6.375 Final Project Ideas

Spring 2006

The most difficult part of any digital system design is having a complete and accurate specification of the intended functionality. We are providing two standard projects (an SMIPS microprocessor and a non-blocking memory system) with associated testbenches that you can choose for your class project. For these two standard projects, there are a number of directions you can choose to take. Information on non-standard projects is listed at the bottom of this page.

SMIPS Microprocessor

The SMIPS microprocessor is based on the infrastructure you used in the labs. We will compare your different designs for performance, power, and area. Here are some example ideas you might consider for your course project:

Non-blocking Memory System

The second standard project is a non-blocking memory system. The test rig will supply a stream of memory requests each tagged with an identifier, and the memory system can return these requests out-of-order (this is also the interface the project SMIPS uses to talk to memory). Your memory system will include some form of cache and will drive a DRAM main memory.

Non-Standard Projects

Students who would like to work on a non-standard project must develop their own specification and testbench.

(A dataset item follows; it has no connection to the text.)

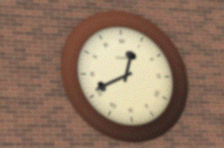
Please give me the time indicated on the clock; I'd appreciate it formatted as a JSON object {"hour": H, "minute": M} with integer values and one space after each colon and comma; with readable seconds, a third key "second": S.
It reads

Students working on non-standard projects should schedule time to meet with the instructors several days before the preliminary proposal is due. During this meeting, the group should be prepared to discuss the algorithm or specification for the non-standard project, as well as the existing reference code which will be used to build an appropriate test rig. The instructors will review the non-standard project and determine if it is appropriate for the course. Students should not submit non-standard project proposals unless they have met with the instructors and received approval.